Fair Credit Reporting Act and Privacy Act

Frank Willoughby frankw at in.net
Mon Feb 5 15:22:25 PST 1996


Verily at 03:05 PM 2/5/96 -0500, Duncan Frissell did write:

>At 08:25 AM 2/5/96 -0500, Frank Willoughby wrote:
>
>>If the Privacy Act were rewritten to be as strict as the BDSG, businesses
>>would have a (mandatory) legal requirement to:
>>
>>o Ensure that personal data is stored properly (by encrypting it, etc)
>>o Ensure that personal data is not distributed
>>o Ensure that databases are *not* being maintained which describe the
>>   characteristics of individuals (buying habits, income, property 
>>   ownership, etc) wantonly propagated by marketing (direct mail, 
>>   telemarketing, etc) companies.  
>>
>
>Unfortunately, it would also:
>
>*  Require government registration of computers and databases containing
>information about people (whether these computers are used by business or
>individuals).  This eases regulation of computers and future confiscation.
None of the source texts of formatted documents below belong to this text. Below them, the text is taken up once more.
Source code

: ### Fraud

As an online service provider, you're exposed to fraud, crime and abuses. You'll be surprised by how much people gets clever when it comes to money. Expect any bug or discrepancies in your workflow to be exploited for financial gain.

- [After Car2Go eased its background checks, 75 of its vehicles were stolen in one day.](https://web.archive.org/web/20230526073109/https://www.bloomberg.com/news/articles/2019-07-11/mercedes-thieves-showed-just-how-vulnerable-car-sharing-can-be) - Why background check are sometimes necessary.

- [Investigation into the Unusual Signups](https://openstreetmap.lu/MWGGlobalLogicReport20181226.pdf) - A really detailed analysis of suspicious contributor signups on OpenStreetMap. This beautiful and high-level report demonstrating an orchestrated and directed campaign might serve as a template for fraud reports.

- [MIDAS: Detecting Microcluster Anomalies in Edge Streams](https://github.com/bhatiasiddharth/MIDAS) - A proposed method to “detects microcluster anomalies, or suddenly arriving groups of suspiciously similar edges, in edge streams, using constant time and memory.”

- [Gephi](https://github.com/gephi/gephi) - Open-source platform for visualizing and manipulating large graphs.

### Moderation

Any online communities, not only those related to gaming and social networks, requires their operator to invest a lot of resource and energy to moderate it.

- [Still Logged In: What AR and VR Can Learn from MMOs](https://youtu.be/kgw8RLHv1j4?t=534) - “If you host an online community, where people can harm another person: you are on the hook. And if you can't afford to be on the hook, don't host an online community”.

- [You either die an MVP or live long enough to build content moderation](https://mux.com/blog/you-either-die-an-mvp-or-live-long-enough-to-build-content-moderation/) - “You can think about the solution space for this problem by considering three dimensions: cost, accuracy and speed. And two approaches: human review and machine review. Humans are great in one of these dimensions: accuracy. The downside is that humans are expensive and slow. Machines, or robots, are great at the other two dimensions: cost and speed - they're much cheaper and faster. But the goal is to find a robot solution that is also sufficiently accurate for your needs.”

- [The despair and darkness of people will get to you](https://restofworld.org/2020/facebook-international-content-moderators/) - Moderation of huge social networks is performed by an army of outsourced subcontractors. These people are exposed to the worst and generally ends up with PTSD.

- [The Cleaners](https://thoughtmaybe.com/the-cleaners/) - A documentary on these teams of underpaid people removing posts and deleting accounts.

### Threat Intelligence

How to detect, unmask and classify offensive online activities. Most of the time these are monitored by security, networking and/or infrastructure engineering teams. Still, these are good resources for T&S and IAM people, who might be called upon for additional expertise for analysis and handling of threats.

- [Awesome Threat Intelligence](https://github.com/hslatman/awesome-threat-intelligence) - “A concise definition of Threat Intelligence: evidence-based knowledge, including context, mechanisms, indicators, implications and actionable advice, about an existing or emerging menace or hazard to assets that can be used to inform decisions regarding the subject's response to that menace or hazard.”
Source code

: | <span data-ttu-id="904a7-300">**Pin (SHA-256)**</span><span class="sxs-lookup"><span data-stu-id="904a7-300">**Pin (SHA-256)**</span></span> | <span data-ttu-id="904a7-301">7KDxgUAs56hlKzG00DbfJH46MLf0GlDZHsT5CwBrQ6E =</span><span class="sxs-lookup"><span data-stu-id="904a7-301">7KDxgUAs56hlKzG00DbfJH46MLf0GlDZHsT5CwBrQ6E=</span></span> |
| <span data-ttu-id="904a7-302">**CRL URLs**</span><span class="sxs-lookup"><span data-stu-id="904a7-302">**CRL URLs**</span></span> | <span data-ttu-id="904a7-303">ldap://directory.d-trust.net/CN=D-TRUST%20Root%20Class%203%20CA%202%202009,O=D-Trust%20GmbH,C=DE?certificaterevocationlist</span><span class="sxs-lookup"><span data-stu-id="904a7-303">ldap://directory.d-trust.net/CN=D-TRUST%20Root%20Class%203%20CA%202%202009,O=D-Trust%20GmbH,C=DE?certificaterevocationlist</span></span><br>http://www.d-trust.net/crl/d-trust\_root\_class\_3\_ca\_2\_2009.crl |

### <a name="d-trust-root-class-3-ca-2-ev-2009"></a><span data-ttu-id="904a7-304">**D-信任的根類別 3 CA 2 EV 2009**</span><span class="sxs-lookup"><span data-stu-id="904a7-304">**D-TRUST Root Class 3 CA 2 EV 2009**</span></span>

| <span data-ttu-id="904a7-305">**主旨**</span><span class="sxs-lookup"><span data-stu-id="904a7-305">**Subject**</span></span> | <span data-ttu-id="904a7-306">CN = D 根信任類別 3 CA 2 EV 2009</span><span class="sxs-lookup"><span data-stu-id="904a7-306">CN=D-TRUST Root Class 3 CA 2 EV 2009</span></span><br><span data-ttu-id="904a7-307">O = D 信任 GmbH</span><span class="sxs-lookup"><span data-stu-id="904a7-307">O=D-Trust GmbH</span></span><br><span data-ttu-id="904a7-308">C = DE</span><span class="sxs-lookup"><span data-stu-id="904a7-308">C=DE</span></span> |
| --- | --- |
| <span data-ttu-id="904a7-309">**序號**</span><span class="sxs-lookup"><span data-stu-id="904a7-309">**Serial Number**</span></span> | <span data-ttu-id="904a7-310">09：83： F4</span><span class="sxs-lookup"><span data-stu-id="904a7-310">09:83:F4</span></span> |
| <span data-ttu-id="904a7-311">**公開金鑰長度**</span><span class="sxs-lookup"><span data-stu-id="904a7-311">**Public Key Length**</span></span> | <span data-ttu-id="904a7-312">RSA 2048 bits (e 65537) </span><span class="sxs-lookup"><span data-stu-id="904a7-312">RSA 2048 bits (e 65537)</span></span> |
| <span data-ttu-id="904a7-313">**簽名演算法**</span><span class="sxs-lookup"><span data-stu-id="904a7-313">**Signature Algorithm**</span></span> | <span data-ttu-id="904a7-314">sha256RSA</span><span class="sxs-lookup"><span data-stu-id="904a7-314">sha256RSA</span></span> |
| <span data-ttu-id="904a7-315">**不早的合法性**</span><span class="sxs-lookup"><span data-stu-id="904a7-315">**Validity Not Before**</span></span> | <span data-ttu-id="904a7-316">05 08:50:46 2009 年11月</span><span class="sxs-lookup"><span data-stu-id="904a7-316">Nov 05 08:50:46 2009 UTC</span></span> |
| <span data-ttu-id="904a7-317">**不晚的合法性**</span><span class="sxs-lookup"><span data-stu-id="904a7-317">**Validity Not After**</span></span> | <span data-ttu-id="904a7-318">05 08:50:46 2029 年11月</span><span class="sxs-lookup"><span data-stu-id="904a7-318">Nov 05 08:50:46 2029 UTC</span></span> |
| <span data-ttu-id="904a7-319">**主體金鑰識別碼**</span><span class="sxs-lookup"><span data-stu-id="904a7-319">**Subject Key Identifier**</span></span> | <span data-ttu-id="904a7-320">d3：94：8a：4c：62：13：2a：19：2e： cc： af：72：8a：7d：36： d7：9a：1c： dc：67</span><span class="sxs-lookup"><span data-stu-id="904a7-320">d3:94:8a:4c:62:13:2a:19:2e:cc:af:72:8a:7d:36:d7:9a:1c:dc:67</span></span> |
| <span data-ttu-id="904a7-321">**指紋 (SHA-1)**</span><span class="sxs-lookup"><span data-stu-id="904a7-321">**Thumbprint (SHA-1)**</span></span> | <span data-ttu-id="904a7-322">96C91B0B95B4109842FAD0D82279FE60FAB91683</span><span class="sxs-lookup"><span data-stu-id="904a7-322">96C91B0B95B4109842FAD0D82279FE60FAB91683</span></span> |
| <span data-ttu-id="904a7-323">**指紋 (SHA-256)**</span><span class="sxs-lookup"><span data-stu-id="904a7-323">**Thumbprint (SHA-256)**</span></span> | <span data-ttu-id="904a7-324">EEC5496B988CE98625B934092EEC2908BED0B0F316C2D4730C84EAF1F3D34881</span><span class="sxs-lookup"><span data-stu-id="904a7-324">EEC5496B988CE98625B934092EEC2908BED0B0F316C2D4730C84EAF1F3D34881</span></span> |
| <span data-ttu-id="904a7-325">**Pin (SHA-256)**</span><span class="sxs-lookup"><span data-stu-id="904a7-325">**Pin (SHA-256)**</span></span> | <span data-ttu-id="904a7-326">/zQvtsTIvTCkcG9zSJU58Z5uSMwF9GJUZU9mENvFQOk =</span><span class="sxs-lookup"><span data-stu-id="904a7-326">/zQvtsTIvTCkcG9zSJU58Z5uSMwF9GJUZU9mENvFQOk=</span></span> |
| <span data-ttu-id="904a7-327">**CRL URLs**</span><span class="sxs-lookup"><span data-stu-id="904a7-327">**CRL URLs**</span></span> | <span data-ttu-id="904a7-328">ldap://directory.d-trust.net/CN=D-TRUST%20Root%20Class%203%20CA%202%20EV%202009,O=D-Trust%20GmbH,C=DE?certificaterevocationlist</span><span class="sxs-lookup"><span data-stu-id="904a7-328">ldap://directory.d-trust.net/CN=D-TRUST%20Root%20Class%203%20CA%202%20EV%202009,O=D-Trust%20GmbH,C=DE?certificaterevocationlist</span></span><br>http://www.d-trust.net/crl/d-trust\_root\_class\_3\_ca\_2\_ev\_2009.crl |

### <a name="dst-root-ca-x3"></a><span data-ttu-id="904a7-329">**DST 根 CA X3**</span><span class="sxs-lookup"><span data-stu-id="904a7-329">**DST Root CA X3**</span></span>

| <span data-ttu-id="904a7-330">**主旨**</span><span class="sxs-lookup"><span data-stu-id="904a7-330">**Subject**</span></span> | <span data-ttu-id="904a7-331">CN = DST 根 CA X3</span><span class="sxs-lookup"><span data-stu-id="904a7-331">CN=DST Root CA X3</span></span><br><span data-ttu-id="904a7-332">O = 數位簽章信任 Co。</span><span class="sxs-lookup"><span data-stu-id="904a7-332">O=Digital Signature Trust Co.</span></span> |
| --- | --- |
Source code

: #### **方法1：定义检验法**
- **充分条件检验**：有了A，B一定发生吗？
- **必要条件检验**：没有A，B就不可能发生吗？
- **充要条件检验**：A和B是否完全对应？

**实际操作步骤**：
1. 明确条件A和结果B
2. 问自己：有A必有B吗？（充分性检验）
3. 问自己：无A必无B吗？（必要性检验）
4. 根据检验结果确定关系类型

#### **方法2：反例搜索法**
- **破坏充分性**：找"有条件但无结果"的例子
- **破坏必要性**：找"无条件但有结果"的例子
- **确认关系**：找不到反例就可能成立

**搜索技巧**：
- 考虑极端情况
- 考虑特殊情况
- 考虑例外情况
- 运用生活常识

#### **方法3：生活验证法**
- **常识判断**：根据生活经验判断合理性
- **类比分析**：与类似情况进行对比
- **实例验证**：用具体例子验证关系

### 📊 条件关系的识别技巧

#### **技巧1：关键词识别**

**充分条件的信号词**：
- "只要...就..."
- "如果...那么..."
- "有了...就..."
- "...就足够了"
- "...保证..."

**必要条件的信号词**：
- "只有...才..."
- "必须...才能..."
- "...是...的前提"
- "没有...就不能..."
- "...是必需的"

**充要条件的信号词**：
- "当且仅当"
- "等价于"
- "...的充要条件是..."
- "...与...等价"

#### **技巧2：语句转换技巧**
Works great in theory, not in practice.  Having worked in Germany for 9 
years, I can *guarantee* that the German gov't hasn't implemented the 
above.  It may have been a good idea (in their eyes, not mine), but it 
isn't implementable in a democratic society - it bogs down in the 
implementation phase).  

Are you planning on registering every computer system that each person and 
company has with the gov't?  Most sysadmins I know are up to their ears in
work and are barely able (if at all) to recognize which users they have on 
their system, and why they have accounts at all (business justification).  
This might also get pretty wild when the ISPs get polled in terms of usage.  
(Compuserve notwithstanding).  

Gathering the registration data will be a bear to implement - keeping it 
current will be impossible (for the forseeable future).  Besides, this
would cast further shadows of "big brother" and remind former "ossies"
in the former GDR/DDR  & eastern block of days gone by - which they would 
probably rather not remember.

Also, just because Germany tries this approach (and fails), doesn't mean 
we have to repeat their mistake in this area.


>
>*  Reduce market efficiency by making it harder to match buyers and sellers
>(because neither could easily find out about he other) thus causing higher
>prices and poorer people. 

Actually, it would probably increase market efficiency as they would be 
spending their marketing budget on other appropriate methods which have 
a higher success-ratio.  I don't know what the success rates are of 
mass-mailings, or tele-marketing, but I doubt if they approach 1% (wild 
guess).  Seriously - what is your first impulse when you reach the phone
and find out the caller is a tele-marketer?  The annoyance factor is 
rather high for these.  More than likely, this was also the reason that
unsolicited mass-faxing of marketing info was forbidden by law a while 
ago?

FWIW, personally, I think many marketing organizations have gone off the 
deep end in their efforts to try to be effective (to wit: putting logos
on clothing, in video games, etc; sponsor's logos in Home Pages, 3-5 minutes
of TV commercials every 6-10 minutes of TV (for those rare moments one gets 
to watch TV (thank heavens for cable TV & CNN)).  8^)


>
>*  Do nothing to protect personal information from the government which
>would get to collect more of it than ever in the course of enforcing data
>protection laws.
>

You're assuming this isn't happening now?  IMO, that would be a rather naive
assumption.  Personally, I think that the law should also consider exactly 
this point.  The gov't should have no more access to personal information 
than it needs to carry on its job - and we as taxpayers should decide how 
much access they need to have.


>If you don't want people to know things about you, don't tell them.

Agreed....But, this essentially means giving up your phone, your credit 
cards, your house, your car, your job, and generally withdrawing from
society.  Not a particularly viable plan, IMO.  The main problem is 
that the companies do little to nothing about protecting an individual's
private data.  It isn't any of my business how much money, you make, 
the amount your home is worth, your credit rating, info about your 
family (wife, kids, etc), religion, etc - yet, all of these are within
the easy access of many individuals who don't have a "need-to-know" of 
this information.  If I don't have a "need-to-know" about this info, I
shouldn't be able to access it.

>
>DCF

Of course since we are re-writing the Privacy Act from scratch, we can
leave out the items you mentioned & design it the way it should be.